Banagher - Culture - Literature and The Arts - James Pope Hennessy

James Pope Hennessy

James Pope-Hennessy came to Banagher in 1970 to write his biography of Anthony Trollope. Pope Hennessy had published his first book, London Fabric in 1939, for which he was awarded the Hawthornden Prize and was a well-established biographer and travel writer by the time he arrived in Banagher. Among his more notable works were a biography of Queen Mary for which he was rewarded by being created a Commander of the Royal Victorian Order in 1960, Verandah (1964) a biography of his grandfather, the Irish colonial governor John Pope Hennessy and Sins of the Fathers (1967), an account of the Atlantic slave traffickers.

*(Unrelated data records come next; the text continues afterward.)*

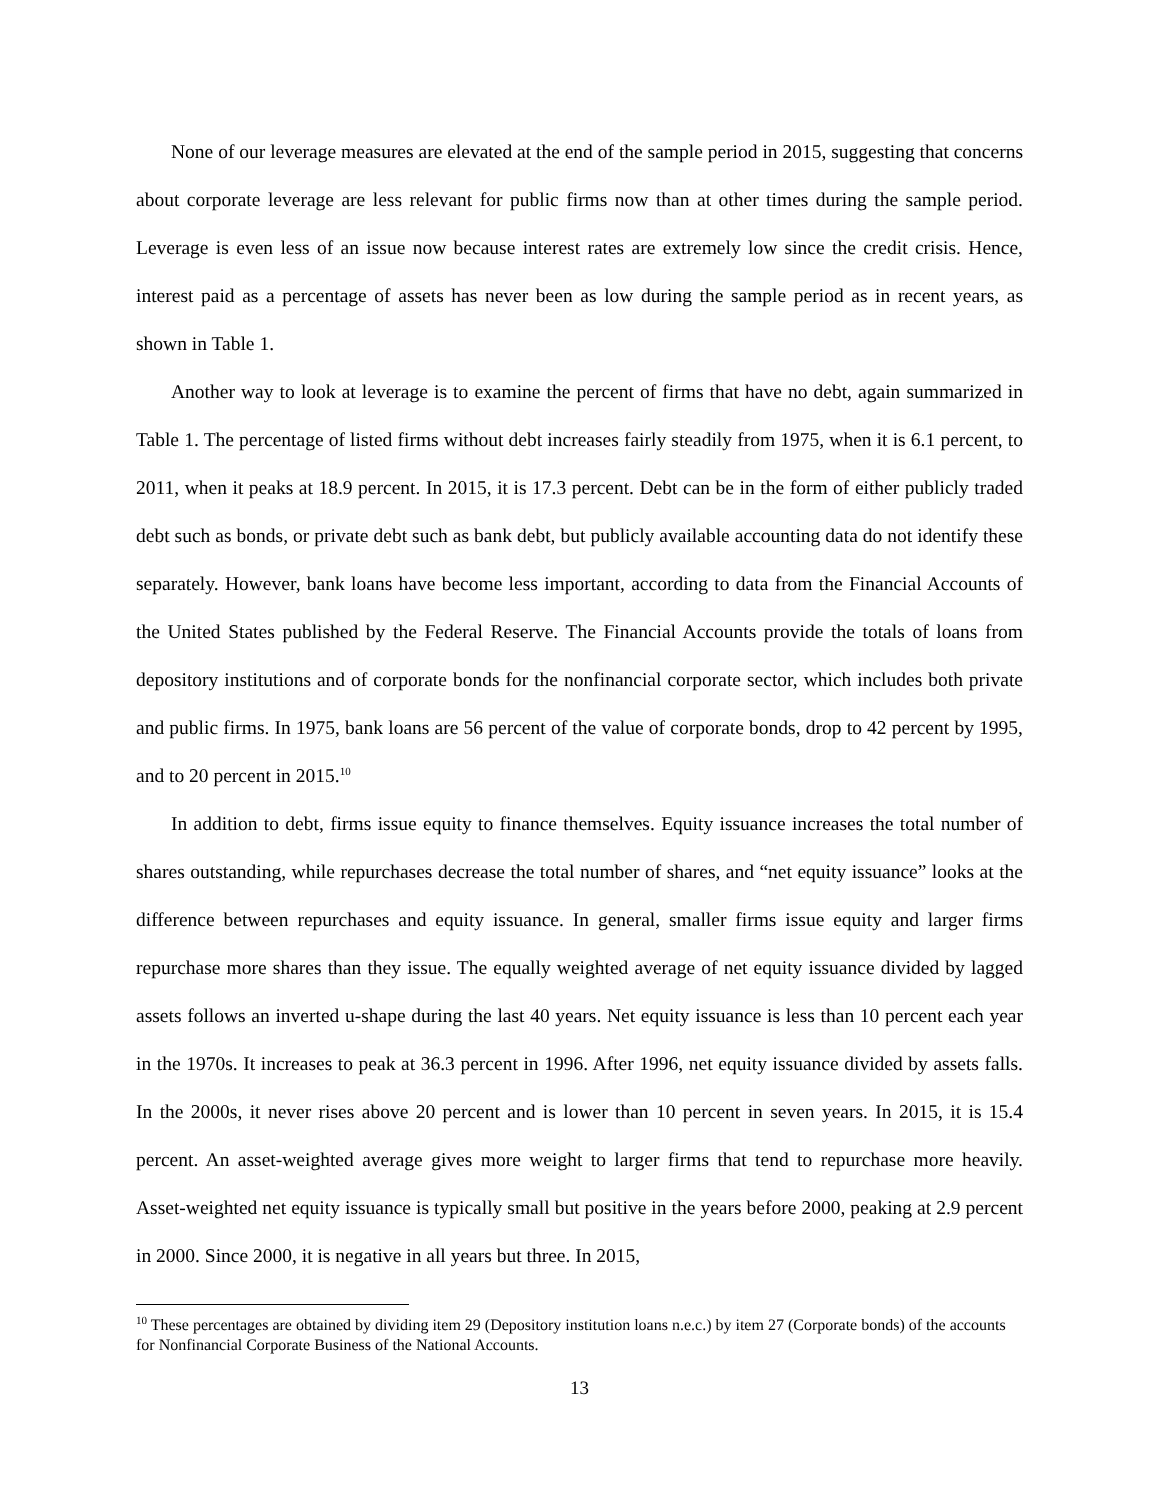None of our leverage measures are elevated at the end of the sample period in 2015, suggesting that concerns about corporate leverage are less relevant for public firms now than at other times during the sample period. Leverage is even less of an issue now because interest rates are extremely low since the credit crisis. Hence, interest paid as a percentage of assets has never been as low during the sample period as in recent years, as shown in Table 1.
Another way to look at leverage is to examine the percent of firms that have no debt, again summarized in Table 1. The percentage of listed firms without debt increases fairly steadily from 1975, when it is 6.1 percent, to 2011, when it peaks at 18.9 percent. In 2015, it is 17.3 percent. Debt can be in the form of either publicly traded debt such as bonds, or private debt such as bank debt, but publicly available accounting data do not identify these separately. However, bank loans have become less important, according to data from the Financial Accounts of the United States published by the Federal Reserve. The Financial Accounts provide the totals of loans from depository institutions and of corporate bonds for the nonfinancial corporate sector, which includes both private and public firms. In 1975, bank loans are 56 percent of the value of corporate bonds, drop to 42 percent by 1995, and to 20 percent in 2015.<sup>10</sup>
In addition to debt, firms issue equity to finance themselves. Equity issuance increases the total number of shares outstanding, while repurchases decrease the total number of shares, and “net equity issuance” looks at the difference between repurchases and equity issuance. In general, smaller firms issue equity and larger firms repurchase more shares than they issue. The equally weighted average of net equity issuance divided by lagged assets follows an inverted u-shape during the last 40 years. Net equity issuance is less than 10 percent each year in the 1970s. It increases to peak at 36.3 percent in 1996. After 1996, net equity issuance divided by assets falls. In the 2000s, it never rises above 20 percent and is lower than 10 percent in seven years. In 2015, it is 15.4 percent. An asset-weighted average gives more weight to larger firms that tend to repurchase more heavily. Asset-weighted net equity issuance is typically small but positive in the years before 2000, peaking at 2.9 percent in 2000. Since 2000, it is negative in all years but three. In 2015,
<sup>10</sup> These percentages are obtained by dividing item 29 (Depository institution loans n.e.c.) by item 27 (Corporate bonds) of the accounts for Nonfinancial Corporate Business of the National Accounts.
13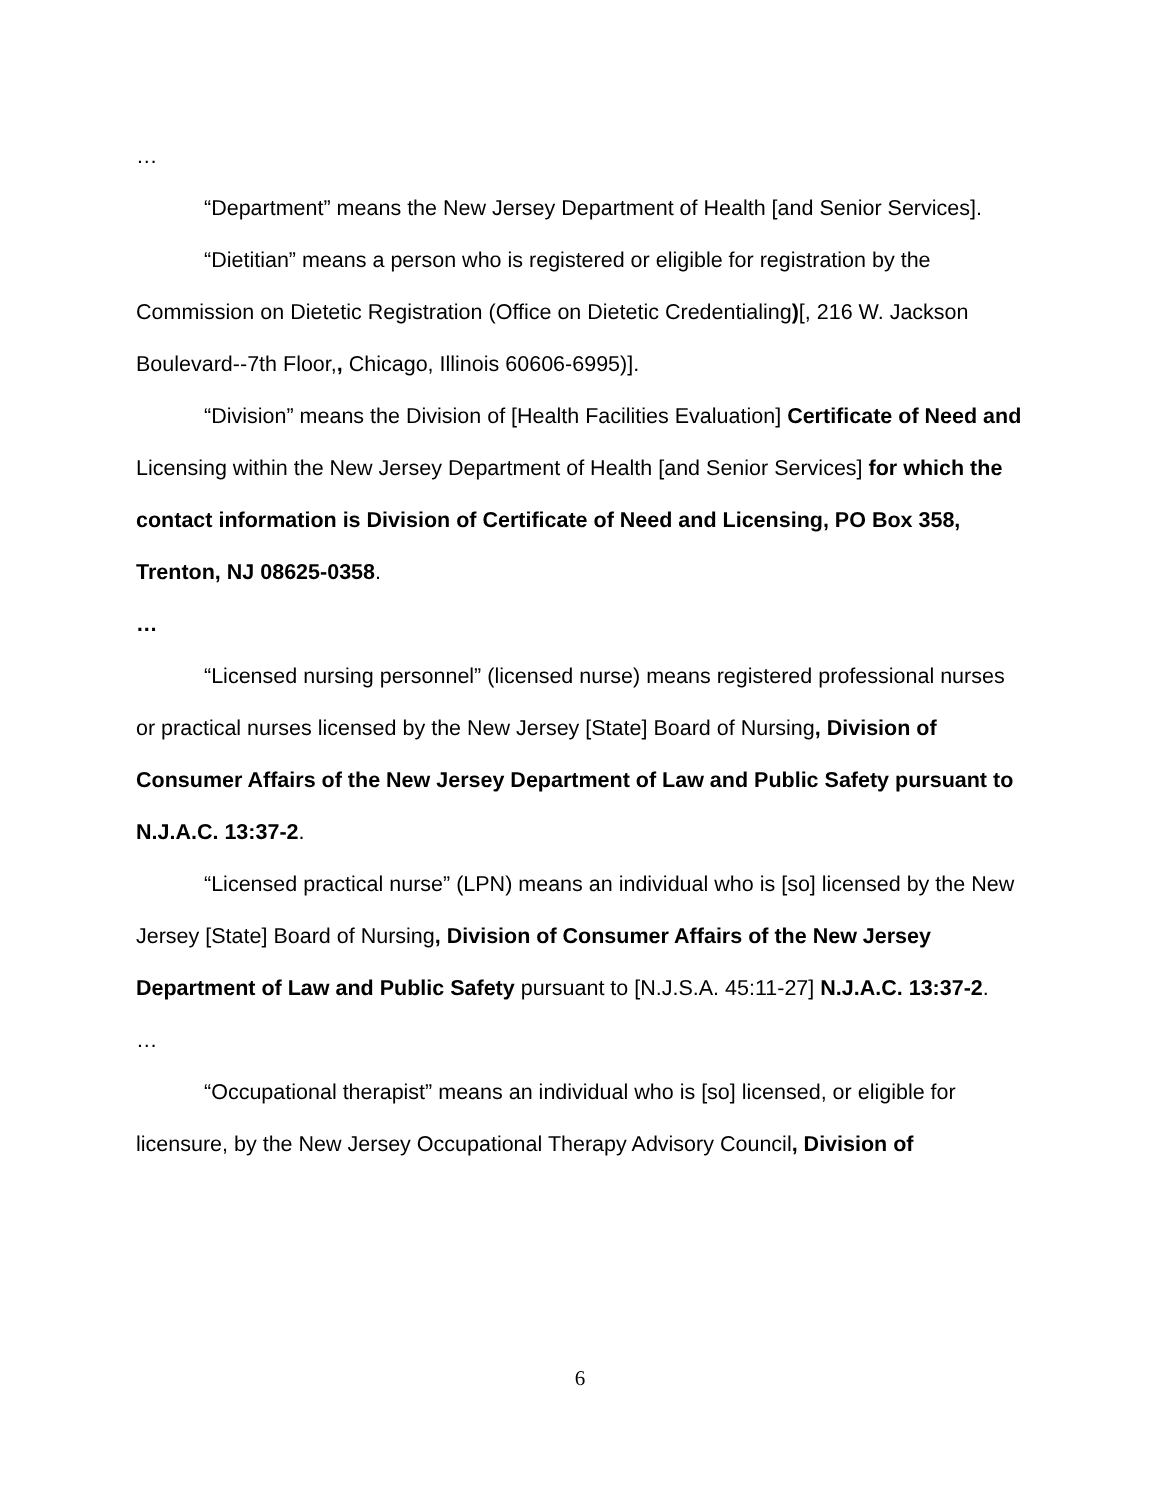…
“Department” means the New Jersey Department of Health [and Senior Services].
“Dietitian” means a person who is registered or eligible for registration by the Commission on Dietetic Registration (Office on Dietetic Credentialing)[, 216 W. Jackson Boulevard--7th Floor,, Chicago, Illinois 60606-6995)].
“Division” means the Division of [Health Facilities Evaluation] Certificate of Need and Licensing within the New Jersey Department of Health [and Senior Services] for which the contact information is Division of Certificate of Need and Licensing, PO Box 358, Trenton, NJ 08625-0358.
…
“Licensed nursing personnel” (licensed nurse) means registered professional nurses or practical nurses licensed by the New Jersey [State] Board of Nursing, Division of Consumer Affairs of the New Jersey Department of Law and Public Safety pursuant to N.J.A.C. 13:37-2.
“Licensed practical nurse” (LPN) means an individual who is [so] licensed by the New Jersey [State] Board of Nursing, Division of Consumer Affairs of the New Jersey Department of Law and Public Safety pursuant to [N.J.S.A. 45:11-27] N.J.A.C. 13:37-2.
…
“Occupational therapist” means an individual who is [so] licensed, or eligible for licensure, by the New Jersey Occupational Therapy Advisory Council, Division of
6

Like Trollope before him, Pope Hennessy took rooms at The Shannon Hotel, near the river and set about trying to capture the essence of the town which had inspired Trollope's first novel, The Macdermots of Ballycloran. He proved to be a very popular figure in the town, evidenced by the fact that he was asked to adjudicate at a local beauty pageant and the horse fair. Pope Hennessy gives particular mention to the Corcoran family, the proprietors of The Shannon Hotel in the 1960s and 1970s, for their help in the production of his work. They sold the hotel in 1977.

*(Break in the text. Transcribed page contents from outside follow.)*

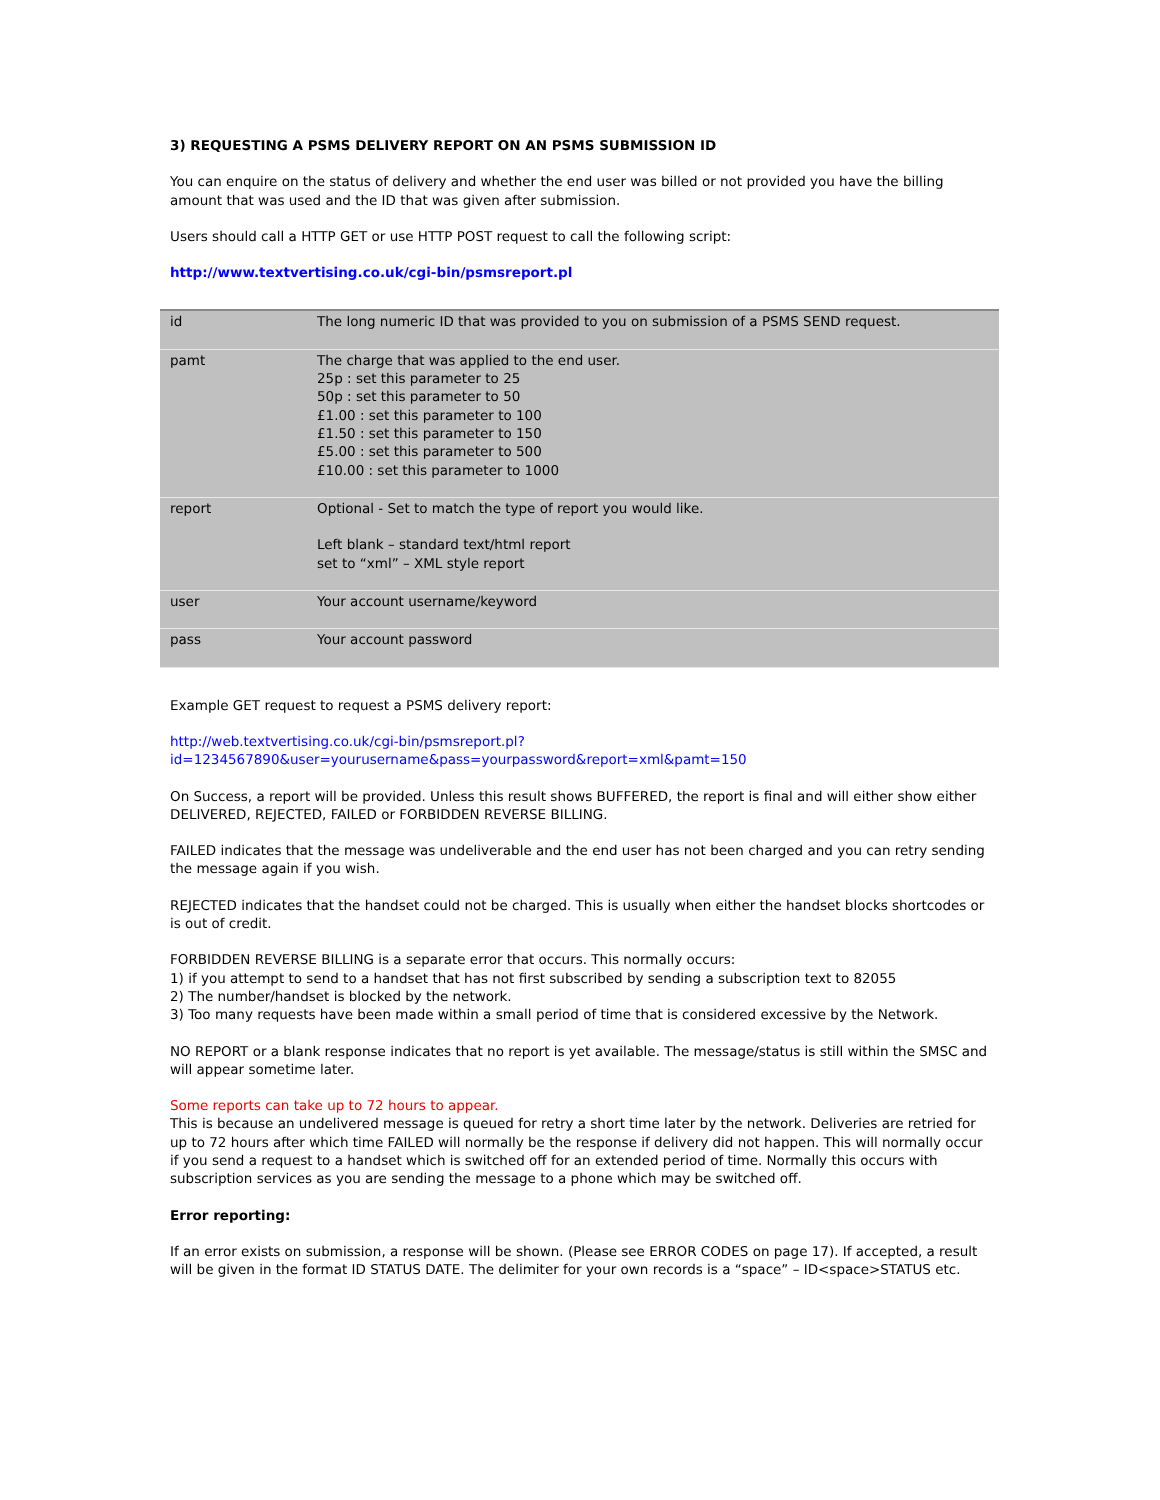3) REQUESTING A PSMS DELIVERY REPORT ON AN PSMS SUBMISSION ID
You can enquire on the status of delivery and whether the end user was billed or not provided you have the billing amount that was used and the ID that was given after submission.
Users should call a HTTP GET or use HTTP POST request to call the following script:
http://www.textvertising.co.uk/cgi-bin/psmsreport.pl
| id | The long numeric ID that was provided to you on submission of a PSMS SEND request. |
| pamt | The charge that was applied to the end user. 25p : set this parameter to 25 50p : set this parameter to 50 £1.00 : set this parameter to 100 £1.50 : set this parameter to 150 £5.00 : set this parameter to 500 £10.00 : set this parameter to 1000 |
| report | Optional - Set to match the type of report you would like. Left blank – standard text/html report set to “xml” – XML style report |
| user | Your account username/keyword |
| pass | Your account password |
Example GET request to request a PSMS delivery report:
http://web.textvertising.co.uk/cgi-bin/psmsreport.pl?
id=1234567890&user=yourusername&pass=yourpassword&report=xml&pamt=150
On Success, a report will be provided. Unless this result shows BUFFERED, the report is final and will either show either DELIVERED, REJECTED, FAILED or FORBIDDEN REVERSE BILLING.
FAILED indicates that the message was undeliverable and the end user has not been charged and you can retry sending the message again if you wish.
REJECTED indicates that the handset could not be charged. This is usually when either the handset blocks shortcodes or is out of credit.
FORBIDDEN REVERSE BILLING is a separate error that occurs. This normally occurs:
1) if you attempt to send to a handset that has not first subscribed by sending a subscription text to 82055
2) The number/handset is blocked by the network.
3) Too many requests have been made within a small period of time that is considered excessive by the Network.
NO REPORT or a blank response indicates that no report is yet available. The message/status is still within the SMSC and will appear sometime later.
Some reports can take up to 72 hours to appear.
This is because an undelivered message is queued for retry a short time later by the network. Deliveries are retried for up to 72 hours after which time FAILED will normally be the response if delivery did not happen. This will normally occur if you send a request to a handset which is switched off for an extended period of time. Normally this occurs with subscription services as you are sending the message to a phone which may be switched off.
Error reporting:
If an error exists on submission, a response will be shown. (Please see ERROR CODES on page 17). If accepted, a result will be given in the format ID STATUS DATE. The delimiter for your own records is a “space” – ID<space>STATUS etc.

Pope Hennessy stayed in Banagher from March 1970 to April 1971 and largely completed his study of Trollope during this time. The finished biography, Anthony Trollope, won the Whitbread Award for Biography in 1972 and is largely regarded as Pope Hennessy's finest work since Queen Mary. Pope Hennessy grew very fond of Banagher and returned to stay at The Shannon Hotel a number of times before his premature death in 1974. This is illustrated by his description of Banagher in Anthony Trollope: "...in Trollope's words, Banagher then seemed 'little more than a village'. It retains a quality of friendly village life to this day and can have changed little since Trollope's time, save that its population has declined to eleven hundred."